Where you go affects what you pay

Woman at medical office Woman at medical office Woman at medical office Woman at medical office

Key takeaways

By providing employees with a clear action plan and support—and emphasizing the immediate cost-savings available—employers can spur important behavior change with their workforce.

You probably know that employers spend more on health insurance than any other employee benefit. But did you know that rising healthcare costs—NOT an increase in utilization—accounted for about 66% of per-person medical and pharmacy claims spending growth between 2015 and 2019?

While employers have taken steps to manage costs—through increasing employee cost sharing (premiums, deductibles, copays and coinsurance), implementing narrow networks or reference-based pricing, or adding mandatory generic—employers may be overlooking an important tool: teaching employees to shop around for care.

It's common knowledge (at least in HR circles!) that there is no set price for medical care—each provider or facility sets its own price for services and supplies (“the rack rate”). What individuals, and, by extension, their employers actually pay depends on the discount their insurer/PBM has negotiated, whether the provider is in- or out-of-network for that specific plan, whether the employee is using their insurance or paying cash, and whether the employee has met his or her deductible and/or out-of-pocket maximum.

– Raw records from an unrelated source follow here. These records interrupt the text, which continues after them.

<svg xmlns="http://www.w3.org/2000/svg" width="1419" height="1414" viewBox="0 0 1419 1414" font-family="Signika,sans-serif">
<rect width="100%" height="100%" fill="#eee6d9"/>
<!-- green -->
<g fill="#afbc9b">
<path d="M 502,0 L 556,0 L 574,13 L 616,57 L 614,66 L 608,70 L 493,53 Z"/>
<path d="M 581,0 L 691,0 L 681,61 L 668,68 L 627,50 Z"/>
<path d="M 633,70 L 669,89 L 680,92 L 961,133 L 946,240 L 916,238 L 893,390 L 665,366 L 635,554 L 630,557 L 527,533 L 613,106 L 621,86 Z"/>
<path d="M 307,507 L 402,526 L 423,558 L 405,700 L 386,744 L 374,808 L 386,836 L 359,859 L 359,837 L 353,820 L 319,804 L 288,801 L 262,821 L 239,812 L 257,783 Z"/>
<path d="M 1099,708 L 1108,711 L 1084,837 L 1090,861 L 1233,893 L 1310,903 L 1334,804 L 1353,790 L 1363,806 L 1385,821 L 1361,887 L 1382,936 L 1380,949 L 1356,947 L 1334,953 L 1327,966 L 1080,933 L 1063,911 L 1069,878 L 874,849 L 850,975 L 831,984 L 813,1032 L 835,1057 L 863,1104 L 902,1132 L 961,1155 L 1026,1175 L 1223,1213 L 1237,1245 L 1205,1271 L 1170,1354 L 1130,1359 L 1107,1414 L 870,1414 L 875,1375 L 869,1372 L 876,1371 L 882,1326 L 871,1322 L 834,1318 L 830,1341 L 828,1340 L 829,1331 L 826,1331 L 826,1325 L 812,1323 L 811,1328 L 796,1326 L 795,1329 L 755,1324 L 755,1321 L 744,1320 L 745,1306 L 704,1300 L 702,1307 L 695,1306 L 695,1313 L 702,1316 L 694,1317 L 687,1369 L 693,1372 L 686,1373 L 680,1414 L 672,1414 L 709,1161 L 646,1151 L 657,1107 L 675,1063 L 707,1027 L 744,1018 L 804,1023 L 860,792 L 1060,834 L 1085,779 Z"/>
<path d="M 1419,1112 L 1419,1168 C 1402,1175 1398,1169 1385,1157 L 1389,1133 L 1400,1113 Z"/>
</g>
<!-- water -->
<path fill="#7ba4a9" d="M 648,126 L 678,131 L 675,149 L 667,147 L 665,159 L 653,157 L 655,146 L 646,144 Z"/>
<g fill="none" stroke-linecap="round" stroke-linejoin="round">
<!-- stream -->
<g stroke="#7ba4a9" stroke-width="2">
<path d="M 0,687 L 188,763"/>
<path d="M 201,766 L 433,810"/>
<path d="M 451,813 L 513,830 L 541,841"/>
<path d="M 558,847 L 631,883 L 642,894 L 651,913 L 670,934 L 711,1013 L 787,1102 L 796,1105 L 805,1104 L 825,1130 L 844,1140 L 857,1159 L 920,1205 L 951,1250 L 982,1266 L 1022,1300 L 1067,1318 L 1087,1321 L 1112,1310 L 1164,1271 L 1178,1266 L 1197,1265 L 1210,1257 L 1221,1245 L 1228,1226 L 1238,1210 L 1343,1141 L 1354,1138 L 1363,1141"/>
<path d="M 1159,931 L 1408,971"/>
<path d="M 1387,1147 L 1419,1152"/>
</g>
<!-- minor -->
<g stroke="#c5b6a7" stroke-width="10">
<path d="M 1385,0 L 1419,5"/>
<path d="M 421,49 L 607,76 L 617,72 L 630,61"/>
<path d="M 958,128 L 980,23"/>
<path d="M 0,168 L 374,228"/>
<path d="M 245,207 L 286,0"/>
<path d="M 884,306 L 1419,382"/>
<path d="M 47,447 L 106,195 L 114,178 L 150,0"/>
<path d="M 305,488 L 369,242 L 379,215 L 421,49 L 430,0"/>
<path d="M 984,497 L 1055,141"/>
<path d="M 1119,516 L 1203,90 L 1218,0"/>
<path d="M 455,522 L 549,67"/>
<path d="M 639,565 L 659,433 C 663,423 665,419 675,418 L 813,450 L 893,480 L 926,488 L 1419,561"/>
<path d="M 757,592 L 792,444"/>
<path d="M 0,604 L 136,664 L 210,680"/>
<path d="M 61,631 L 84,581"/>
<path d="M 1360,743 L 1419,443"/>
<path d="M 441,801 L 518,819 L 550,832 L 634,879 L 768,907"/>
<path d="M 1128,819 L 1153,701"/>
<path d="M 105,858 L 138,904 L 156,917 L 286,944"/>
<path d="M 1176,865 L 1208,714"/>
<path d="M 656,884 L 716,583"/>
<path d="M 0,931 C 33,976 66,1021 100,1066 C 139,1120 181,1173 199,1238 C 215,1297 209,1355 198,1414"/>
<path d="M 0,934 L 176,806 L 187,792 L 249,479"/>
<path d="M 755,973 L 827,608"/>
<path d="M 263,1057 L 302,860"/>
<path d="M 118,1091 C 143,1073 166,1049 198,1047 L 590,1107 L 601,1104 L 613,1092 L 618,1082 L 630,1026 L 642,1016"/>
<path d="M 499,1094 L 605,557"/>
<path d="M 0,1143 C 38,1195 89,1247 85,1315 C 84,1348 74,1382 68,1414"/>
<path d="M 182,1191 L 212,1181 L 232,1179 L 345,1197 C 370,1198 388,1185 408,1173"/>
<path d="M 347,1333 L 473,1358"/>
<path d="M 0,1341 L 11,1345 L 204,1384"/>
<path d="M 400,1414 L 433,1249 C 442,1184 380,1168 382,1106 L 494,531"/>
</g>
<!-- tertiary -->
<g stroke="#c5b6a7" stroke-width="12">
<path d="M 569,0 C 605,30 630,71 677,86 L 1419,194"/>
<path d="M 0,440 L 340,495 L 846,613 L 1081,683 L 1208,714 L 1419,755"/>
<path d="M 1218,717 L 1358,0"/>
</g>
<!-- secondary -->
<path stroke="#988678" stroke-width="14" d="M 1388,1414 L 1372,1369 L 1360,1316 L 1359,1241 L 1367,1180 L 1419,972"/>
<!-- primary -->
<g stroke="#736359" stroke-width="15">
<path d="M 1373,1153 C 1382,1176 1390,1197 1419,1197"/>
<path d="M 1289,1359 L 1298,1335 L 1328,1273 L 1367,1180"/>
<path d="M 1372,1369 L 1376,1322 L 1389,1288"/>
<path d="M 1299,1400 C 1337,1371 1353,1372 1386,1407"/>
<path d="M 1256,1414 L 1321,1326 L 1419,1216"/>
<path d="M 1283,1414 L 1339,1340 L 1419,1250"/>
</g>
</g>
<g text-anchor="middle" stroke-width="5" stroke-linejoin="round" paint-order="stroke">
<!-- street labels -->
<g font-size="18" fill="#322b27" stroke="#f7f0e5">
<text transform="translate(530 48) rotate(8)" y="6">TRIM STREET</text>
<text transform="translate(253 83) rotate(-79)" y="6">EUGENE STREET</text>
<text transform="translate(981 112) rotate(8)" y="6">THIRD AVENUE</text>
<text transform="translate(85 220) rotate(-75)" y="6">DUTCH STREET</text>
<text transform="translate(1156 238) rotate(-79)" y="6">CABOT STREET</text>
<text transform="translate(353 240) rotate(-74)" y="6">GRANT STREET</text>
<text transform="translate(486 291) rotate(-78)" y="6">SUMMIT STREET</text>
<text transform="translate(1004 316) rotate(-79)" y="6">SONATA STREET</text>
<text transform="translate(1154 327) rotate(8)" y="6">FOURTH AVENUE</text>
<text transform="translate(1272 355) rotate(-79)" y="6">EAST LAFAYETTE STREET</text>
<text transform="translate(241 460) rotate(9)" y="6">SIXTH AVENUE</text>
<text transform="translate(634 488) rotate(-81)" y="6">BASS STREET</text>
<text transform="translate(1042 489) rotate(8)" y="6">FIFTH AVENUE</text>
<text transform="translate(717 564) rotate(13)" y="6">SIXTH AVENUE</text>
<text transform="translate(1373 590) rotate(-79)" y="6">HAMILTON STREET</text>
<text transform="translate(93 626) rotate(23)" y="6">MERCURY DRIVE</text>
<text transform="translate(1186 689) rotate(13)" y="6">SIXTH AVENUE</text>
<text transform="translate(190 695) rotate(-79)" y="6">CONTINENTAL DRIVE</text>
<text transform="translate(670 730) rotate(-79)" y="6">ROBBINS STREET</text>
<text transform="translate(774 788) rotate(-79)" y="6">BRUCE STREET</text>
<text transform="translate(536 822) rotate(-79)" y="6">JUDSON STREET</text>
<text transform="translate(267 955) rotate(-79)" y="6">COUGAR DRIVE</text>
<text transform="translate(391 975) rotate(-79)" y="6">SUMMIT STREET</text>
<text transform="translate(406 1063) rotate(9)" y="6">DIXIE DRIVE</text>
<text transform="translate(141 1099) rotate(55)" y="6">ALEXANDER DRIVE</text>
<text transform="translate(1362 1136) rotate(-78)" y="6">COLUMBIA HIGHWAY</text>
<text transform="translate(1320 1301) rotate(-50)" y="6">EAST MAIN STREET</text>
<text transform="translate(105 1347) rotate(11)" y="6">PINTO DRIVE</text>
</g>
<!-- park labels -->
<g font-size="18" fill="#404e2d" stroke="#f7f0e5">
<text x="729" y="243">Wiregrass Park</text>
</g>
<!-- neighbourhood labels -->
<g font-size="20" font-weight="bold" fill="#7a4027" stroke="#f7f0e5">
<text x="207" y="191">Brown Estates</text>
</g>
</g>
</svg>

Eighty-one percent of consumers compare prices before buying appliances, electronics or jewelry—yet more than one-third do not research costs at all before a medical visit. With the cost of same treatment varying by as much as thousands of dollars between providers, or even between doctors in the same hospital, not shopping around can have a staggering impact. (A University of California, San Francisco study shows that in the state of California, an appendectomy can cost anywhere between $1,529 and $186,955!) Yet, 59% of Americans who have compared prices have chosen a less expensive doctor, hospital, medical test or treatment.

So what’s an employer to do?

First, put together a communications plan. Whether it’s part of your current communications efforts or specific to this topic, take the time to educate your employees about the variations in costs, and what it means to their wallets. Use specific examples as much as possible to show how prices differ, and how the individual’s situation may affect what they ultimately pay.

Start with the differences in initial care—before tests or procedures are recommended or a prescription written. Opting for a telemedicine visit rather than an office visit – or making use of an employer’s onsite clinic (if available) may save time and money. Many pharmacies and big-box stores like CVS, Target or Walmart offer retail clinics that provide routine health services such as exams and immunizations and treat sprains and strains. Stand-alone (or hospital-affiliated) urgent care centers are typically open later and have larger staffs, so they can provide more advanced diagnostic tests (such as x-rays) and treatment for burns, severe cuts and even broken bones—providing a less-costly alternative than the emergency room. Making use of any of these alternatives can result in significant cost savings. 

Next, explain how employees can research prices, and refer them to the specific tools available to them.

For instance, for prescription drugs, you can direct employees to GoodRx.com, BuzzRx.com, Singlecare.com or RxSaver.com. You may even want to let them know that in some cases, paying cash out of pocket will cost them less than running the prescription through their insurance (for example, Walmart, Kroger, H-E-B and a handful of other stores offer generics and certain other medications as low as $3 or $4. And other options, such as Amazon Pharmacy or CostPlus Drugs, can offer real savings.

For other services, such as medical tests, outpatient procedures, or surgeries, your carrier’s website; independent sites such as www.fairhealthconsumer.org, www.healthcarebluebook.com, or www.healthcarepricetool.com; or the websites of local hospitals can provide useful information. You may want to consider contracting with an advocacy service, which can do research for your employee and even provide recommendations for in-network providers or facilities. These services can be particularly helpful as they can factor in the patient’s cost-sharing status so the employee can understand their true cost.

Other tips include suggesting employees consider crossing city, county or even state lines where feasible and investigating independent, stand-alone testing centers.

By providing employees with a clear action plan and support—and emphasizing the immediate cost-savings available—employers can spur important behavior change with their workforce. When employees see that their employer understands their concerns over the cost of healthcare, it increases the likelihood that they’ll get the care they need and improves satisfaction with both their plan and their employer. And best of all, both the employee and employer can save money!